• Texto fornecido:
►
A observação e a experimentação, por exemplo, procedimentos metodológicos que passam a ser considerados, a partir de Galileu (século XVI), como teste para conhecimento científico, não eram procedimentos utilizados para esse fim na Grécia e na Idade Média. Neste último período, a observação e a experimentação não eram critérios de aceitação das proposições, já que a autoridade de certos pensadores e a concordância com as afirmações religiosas eram o critério maior. A divergência com relação a que procedimentos levam à produção de conhecimento está sustentada pelas concepções que os geram; ao se alterar a concepção que o homem tem sobre si, sobre o mundo, sobre o conhecimento (o papel que se atribui à ciência, o objeto a ser investigado etc.), todo o empreendimento científico se altera. O pensamento medieval que concebe o mundo como hierarquicamente ordenado segundo qualidades determinadas por natureza dadas e estáticas e que concebe o homem como sujeito aos desígnios de Deus – base de sua vida e de suas possibilidades –, gera uma concepção de conhecimento que, em relação indissolúvel e recíproca com as primeiras (homem e mundo), atribui à ciência um papel contemplativo dirigido para fundamentar e afirmar as verdades da fé. Essas concepções impedem que a comparação com o fenômeno observado leve à produção de um conhecimento que gere dúvidas sobre as proposições da Igreja, que apresenta suas ideias como inquestionáveis, já que reveladas por Deus.
Assim, a possibilidade de propor determinadas teorias, os critérios de aceitação bem como a proposição ou não de determinados procedimentos na produção científica refletem aspectos mais gerais e fundamentais do próprio método. A mudança das concepções implica necessariamente nova forma de ver a realidade, novo modo de atuação para obtenção do conhecimento, uma transformação no próprio conhecimento; muda, portanto, a forma de interferir na realidade.
        O método científico é historicamente determinado e só pode ser compreendido dessa forma. O método é o reflexo das nossas necessidades e possibilidades materiais, ao mesmo tempo em que nelas interfere. Os métodos científicos transformam-se no decorrer da História. No entanto, num dado momento histórico, podem existir diferentes interesses e necessidades; em tais momentos, coexistem também diferentes concepções de homem, de natureza e de conhecimento, portanto, diferentes métodos. Assim, as diferenças metodológicas ocorrem não apenas temporalmente, mas também num mesmo momento e numa mesma sociedade.
◄
• Material:
►
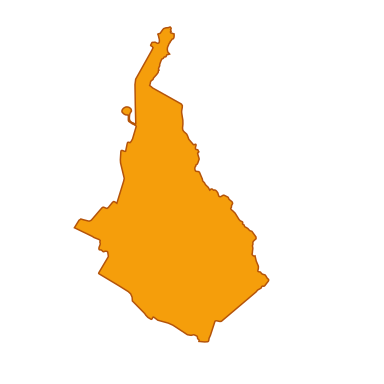 map outline of Ahal (orthographic projection), rotated 211°
{"feature_id": "TKM-352", "entity_name": "Ahal", "entity_type": "Province", "adm_level": 1, "iso_a3": "TKM", "parent_name": "Turkmenistan", "parent_adm1": "", "projection": "orthographic", "projection_center": [59.653, 37.88], "detail": "fine", "context": "isolated", "style": "filled", "palette": "amber", "viewbox_px": 384, "rotation_deg": 211, "n_neighbors": 0, "source": "natural_earth", "source_scale": "10m", "svg_char_len": 6012}
<svg xmlns="http://www.w3.org/2000/svg" viewBox="0 0 384 384"><g transform="rotate(211 192 192)"><path d="M293.1,319.4L292.6,318.9L293.0,318.2L292.6,317.7L292.2,317.5L291.8,317.6L289.5,318.1L288.8,318.3L287.7,316.6L287.1,315.3L286.9,313.9L287.1,313.5L287.7,312.9L287.8,312.5L287.8,311.5L287.8,311.2L288.1,309.9L288.1,309.3L287.8,308.9L288.1,307.7L288.0,306.8L287.8,305.9L287.6,303.9L287.3,302.9L286.9,302.0L286.4,301.2L285.7,300.4L284.9,299.6L283.9,299.2L282.8,299.0L282.2,298.7L282.7,298.1L283.6,297.3L284.2,296.7L284.2,296.2L284.0,295.1L284.1,294.4L284.4,294.1L284.8,293.9L285.2,293.6L285.4,293.0L285.4,292.0L285.6,291.5L285.8,291.1L286.3,290.5L286.3,290.1L286.3,289.8L286.1,288.2L285.4,284.7L284.7,283.6L284.6,283.1L284.5,281.8L284.4,281.2L284.2,280.6L284.1,280.3L283.8,279.9L283.4,279.7L283.0,279.5L283.1,279.1L283.3,278.7L282.6,277.1L282.8,274.4L283.7,269.9L283.5,269.0L283.4,268.4L283.6,267.8L283.8,267.3L284.1,266.8L284.2,266.2L284.3,265.5L284.2,264.8L283.6,263.4L283.2,261.5L281.4,261.3L279.2,260.9L246.3,261.9L244.8,261.1L243.9,259.5L242.6,256.1L241.6,254.5L236.8,248.8L234.8,245.6L233.1,242.0L231.7,240.3L230.1,239.6L226.4,238.9L224.8,237.9L221.8,235.5L215.4,233.4L214.9,233.4L214.5,233.6L214.0,234.4L213.7,234.7L213.3,234.8L212.7,234.4L212.4,233.4L212.1,232.4L211.8,231.5L211.1,230.7L210.4,230.6L209.0,231.1L208.6,231.1L208.3,230.9L207.6,230.3L206.9,230.1L206.8,229.7L206.9,228.9L207.2,228.6L207.2,228.3L207.0,227.9L206.1,227.0L203.4,224.6L202.8,223.9L202.0,220.0L201.9,218.8L202.0,218.2L202.5,217.2L202.4,216.7L202.1,216.1L202.2,214.9L202.0,214.1L201.2,212.9L200.3,212.1L199.3,211.8L196.8,212.9L195.8,212.8L189.9,208.5L188.5,207.0L188.0,206.8L186.7,206.5L186.1,206.4L185.5,205.9L183.8,205.1L180.4,204.3L177.7,202.7L177.5,203.1L177.4,204.0L176.8,204.7L176.3,204.9L175.8,204.9L174.9,204.7L174.4,204.7L174.1,204.9L173.8,205.3L173.4,205.5L172.4,205.6L171.4,205.4L169.5,204.6L167.3,202.6L166.6,202.2L165.7,202.3L165.0,202.8L164.5,203.6L164.1,204.5L163.5,205.4L162.7,205.8L158.7,206.1L158.1,206.0L156.9,205.1L156.4,204.8L152.9,204.3L152.2,204.0L151.4,203.3L151.2,202.7L151.2,201.9L151.1,200.9L151.0,200.5L150.3,199.1L150.3,198.7L150.4,198.3L150.4,197.9L150.0,197.5L149.3,197.2L148.6,197.0L147.1,196.8L144.2,196.1L137.4,192.6L135.8,192.2L133.6,192.4L133.0,192.2L132.7,191.8L132.4,190.9L132.1,190.6L131.7,190.5L131.0,190.7L130.6,190.6L130.0,190.3L129.5,189.8L128.9,189.4L128.2,189.4L127.6,189.5L125.4,189.5L123.2,188.8L122.5,188.7L121.7,188.8L121.0,189.0L120.3,189.1L114.0,186.4L113.0,184.9L113.9,182.0L114.0,181.1L113.9,180.1L112.9,178.7L112.5,177.0L111.1,175.4L110.6,174.6L109.8,172.7L108.9,170.9L108.7,170.4L108.7,170.0L108.6,169.6L108.1,169.3L107.2,169.0L106.7,168.9L106.2,168.9L105.4,169.3L105.1,169.7L101.4,165.9L97.3,162.9L96.6,162.2L95.8,160.7L95.6,160.3L95.1,158.4L94.8,158.1L94.5,158.0L93.8,158.0L92.5,158.5L92.1,158.6L91.7,158.5L90.6,158.0L90.0,157.9L89.1,157.9L86.9,158.5L86.4,158.5L85.7,158.2L83.2,156.9L82.5,156.7L81.6,156.6L81.1,156.3L80.9,155.9L80.7,155.5L80.7,154.6L81.3,149.5L81.4,149.0L81.6,148.6L81.9,148.2L83.0,147.7L83.3,147.5L83.4,147.2L83.5,146.6L83.3,145.5L83.4,145.0L83.7,144.5L85.1,142.0L85.3,141.6L85.4,140.8L85.6,139.4L100.1,96.6L100.5,96.0L100.8,95.8L101.8,95.2L104.6,94.3L105.1,93.9L105.4,93.6L105.7,93.2L105.6,92.5L102.4,78.6L102.0,75.3L101.8,74.9L101.4,73.9L101.1,73.0L101.1,72.5L101.2,72.1L101.5,71.7L103.9,70.0L109.1,67.5L109.3,68.2L109.6,68.6L109.9,68.8L111.5,69.2L111.9,69.5L112.7,70.5L112.9,70.7L113.4,71.0L113.9,71.0L116.5,70.7L116.8,70.6L117.2,70.4L118.8,68.8L119.8,68.3L122.5,67.3L139.8,68.0L144.8,67.4L155.3,64.5L159.9,65.0L160.7,64.9L160.9,64.7L161.0,64.4L160.9,62.9L160.9,62.6L161.0,62.3L161.1,62.1L161.3,61.9L161.5,61.8L161.9,61.8L165.2,61.8L168.1,62.6L170.0,63.5L187.0,67.9L189.0,70.8L189.6,71.3L192.1,73.1L195.3,73.8L206.1,74.0L229.5,74.0L230.0,74.1L230.2,74.4L230.3,75.0L230.4,92.9L230.5,93.6L230.8,94.1L233.3,97.1L233.6,97.2L234.0,97.3L234.8,97.1L235.8,96.6L236.2,96.2L236.7,95.5L237.1,95.2L237.5,95.1L238.1,95.2L239.3,95.5L239.9,95.5L240.3,95.4L241.5,94.8L241.8,94.8L242.2,95.0L242.7,95.6L243.0,96.3L243.2,96.8L243.5,98.7L243.8,100.1L243.9,100.3L244.3,100.8L244.8,101.2L245.2,101.7L245.3,101.9L245.6,103.0L245.8,103.2L247.1,103.4L252.7,102.5L254.5,102.6L274.4,100.8L274.3,109.6L273.8,110.5L273.4,111.6L270.7,112.3L265.1,114.0L263.8,115.9L261.2,131.2L261.0,132.1L260.5,133.1L259.8,133.5L257.1,133.9L256.3,134.3L256.0,135.0L255.7,135.8L254.9,141.6L254.7,142.5L254.3,143.4L253.6,143.7L252.9,143.8L250.6,143.6L256.2,166.2L257.1,168.8L268.2,180.1L270.0,182.7L273.7,189.8L274.0,191.0L273.6,191.5L272.8,191.8L271.0,192.1L270.3,192.3L269.9,192.7L270.1,193.4L272.3,199.6L272.7,201.3L272.2,201.9L271.5,202.2L270.6,202.3L270.2,203.9L270.3,206.8L273.6,219.5L274.1,219.8L274.7,219.9L276.1,219.9L277.1,219.9L277.9,219.7L281.9,219.9L282.6,220.0L283.1,220.3L283.3,220.5L283.8,221.1L286.1,225.1L287.5,224.5L288.8,223.9L290.4,223.8L292.3,224.2L293.1,224.5L293.5,224.9L293.7,225.3L294.0,225.9L294.1,226.5L294.1,227.2L293.9,228.2L293.6,229.1L293.2,229.8L292.6,230.6L292.4,230.9L291.2,231.6L290.1,232.0L289.5,232.1L288.9,232.1L288.2,232.0L287.5,231.9L286.8,231.5L286.4,231.2L285.9,230.6L285.6,230.2L285.6,227.4L285.3,226.2L284.7,224.9L283.7,223.0L283.0,222.1L282.1,221.3L281.5,221.0L279.5,220.6L278.9,220.7L278.0,220.9L275.9,221.0L275.6,221.0L275.3,221.2L275.4,221.6L285.5,237.5L296.2,254.7L298.4,259.7L299.4,292.7L299.7,295.6L300.3,295.8L300.8,296.2L302.8,296.2L303.1,296.6L303.3,299.4L303.2,299.7L302.5,300.3L302.0,300.5L301.4,301.0L301.0,301.3L300.4,301.5L299.0,301.5L298.1,301.7L297.8,301.9L297.5,302.2L297.2,302.9L297.2,303.3L297.2,303.6L298.0,305.1L298.3,305.5L298.9,306.3L299.6,306.9L301.4,308.8L302.1,309.3L302.6,309.7L302.5,309.9L302.4,310.1L301.5,311.1L301.1,311.5L301.0,311.8L301.0,312.1L300.7,316.2L300.5,317.0L300.4,317.5L299.0,319.2L298.6,319.5L297.1,320.6L296.7,321.0L296.2,321.7L295.7,322.2L295.4,322.1L294.9,322.0L294.5,321.8L294.2,321.5L293.9,321.1L293.9,320.8L294.1,320.2L293.3,319.4L293.1,319.4Z" fill="#f59e0b" stroke="#b45309" stroke-width="1.5"/></g></svg>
◄
• Instruções do exercício:
(1) Repita o trecho do texto sobre o método científico entre "O método científico" e "numa mesma sociedade.", inclusive.
(2) De acordo com o texto sobre o método científico, qual era o critério maior de aceitação das proposições na Idade Média?

• Respostas:
(1)
O método científico é historicamente determinado e só pode ser compreendido dessa forma. O método é o reflexo das nossas necessidades e possibilidades materiais, ao mesmo tempo em que nelas interfere. Os métodos científicos transformam-se no decorrer da História. No entanto, num dado momento histórico, podem existir diferentes interesses e necessidades; em tais momentos, coexistem também diferentes concepções de homem, de natureza e de conhecimento, portanto, diferentes métodos. Assim, as diferenças metodológicas ocorrem não apenas temporalmente, mas também num mesmo momento e numa mesma sociedade.

(2) A autoridade de certos pensadores e a concordância com as afirmações religiosas.